### Exercise
Reproduce the rows below word for word, omitting the pictures.

### Extracted data rows

┄┄┄┄┄┄

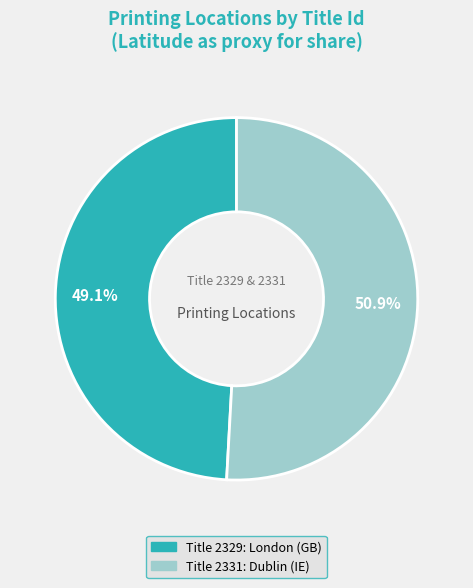

Is there a majority slice in this chart?

Yes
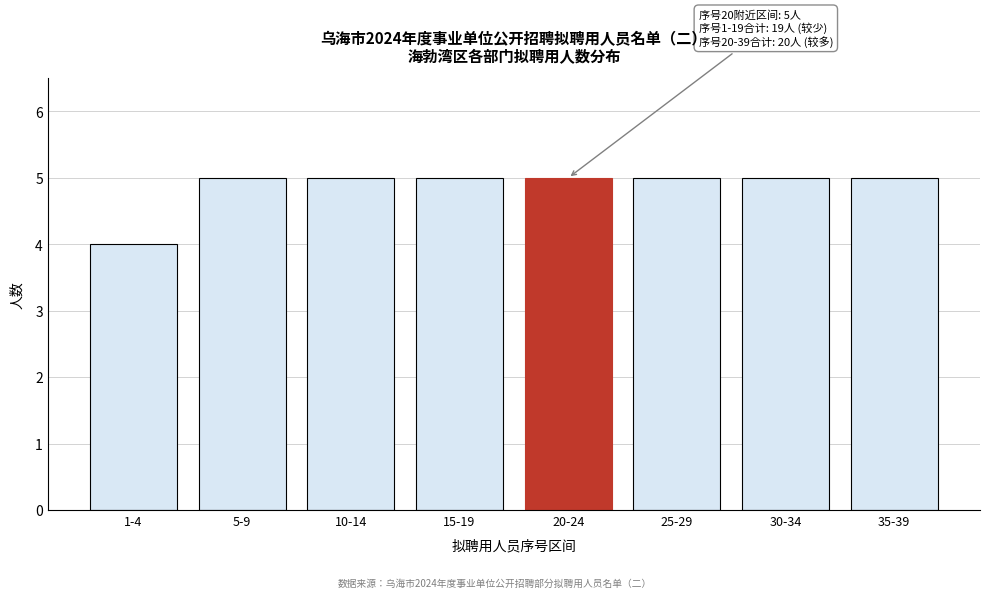

Reading left to right, list all the values displayed in this chart.

4	5	5	5	5	5	5	5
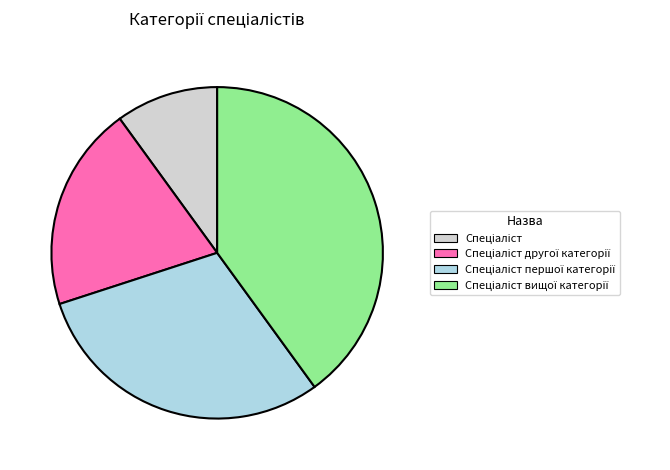

Is there a majority slice in this chart?

No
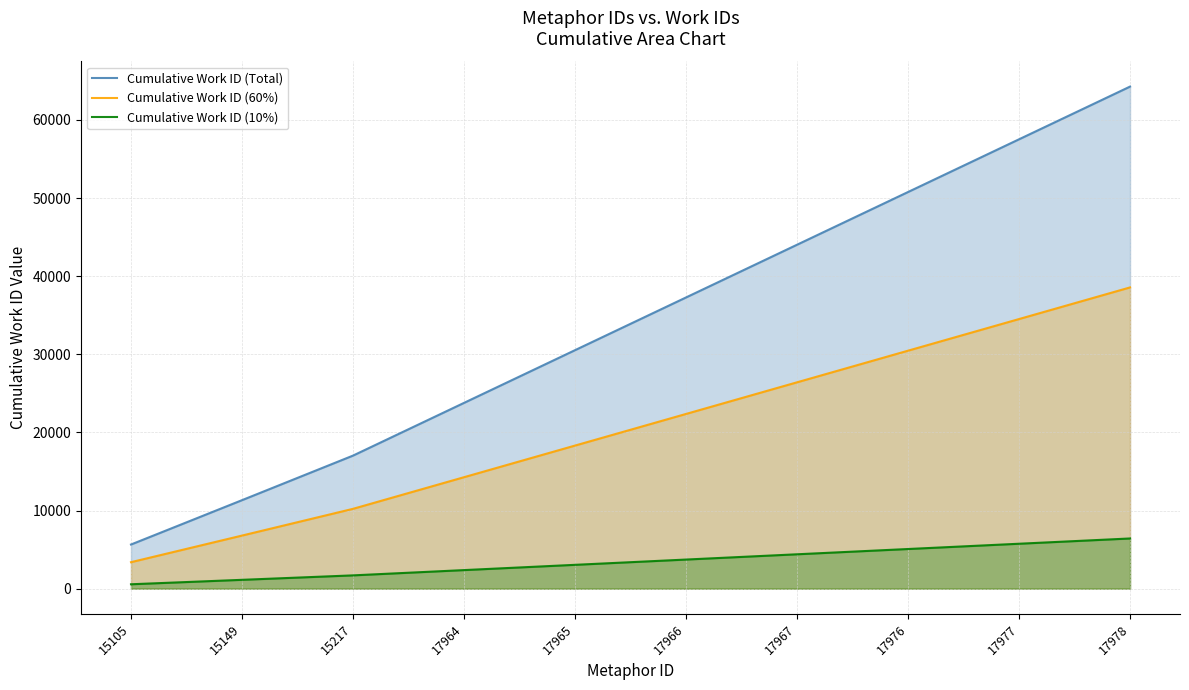

What is the value of the Cumulative Work ID (10%) point at the 8th from the left?

5078.1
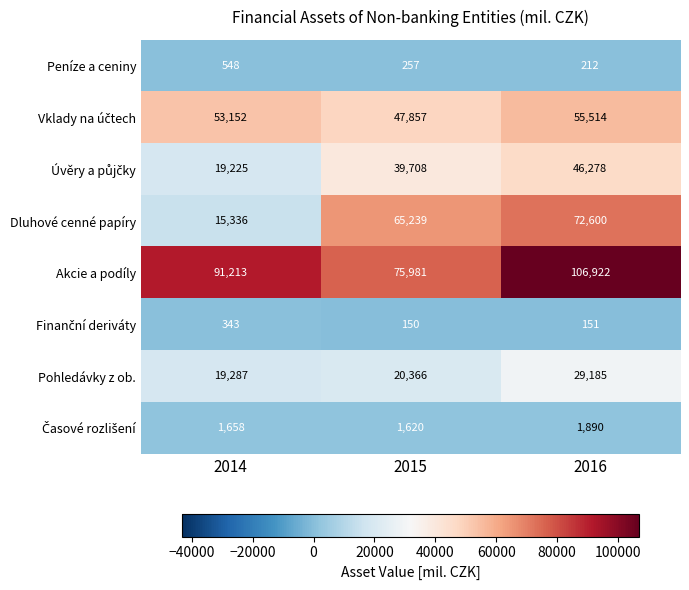

What is the smallest value displayed?

150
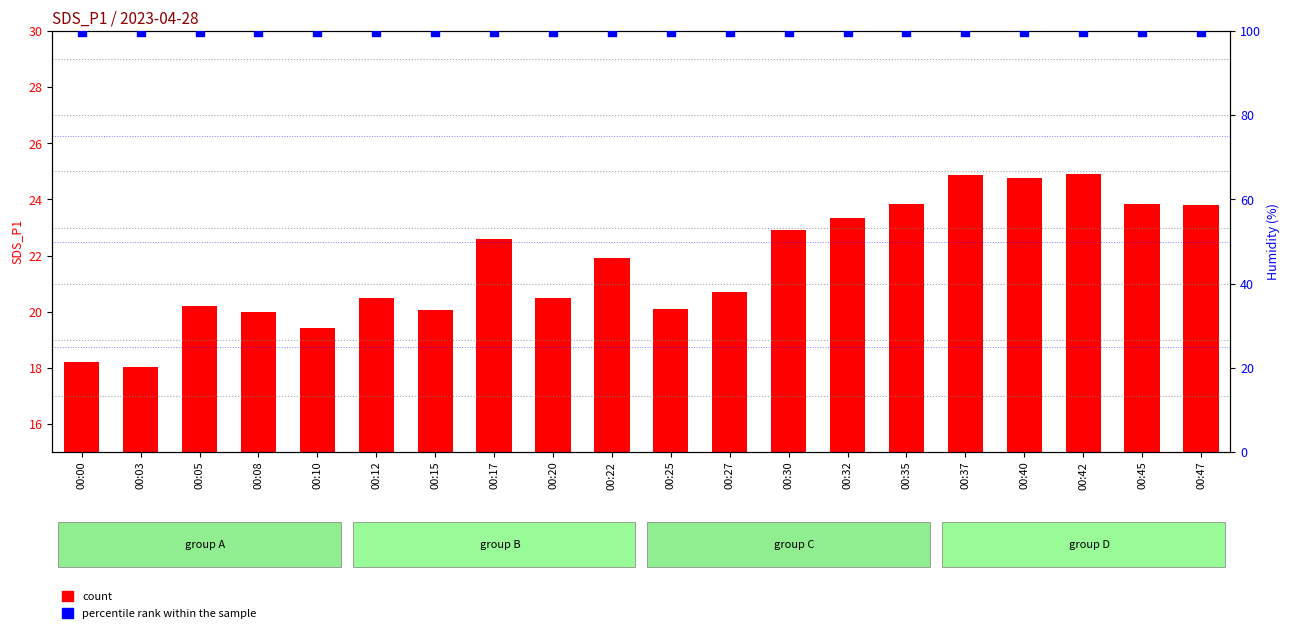

Which series has the largest total across all categories?

percentile rank within the sample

┄┄┄┄┄┄

### Output
Is there a majority slice in this chart?

Yes

Reading left to right, list all the values displayed in this chart.

4	5	5	5	5	5	5	5

Is there a majority slice in this chart?

No

What is the value of the Cumulative Work ID (10%) point at the 8th from the left?

5078.1

What is the smallest value displayed?

150

Which series has the largest total across all categories?

percentile rank within the sample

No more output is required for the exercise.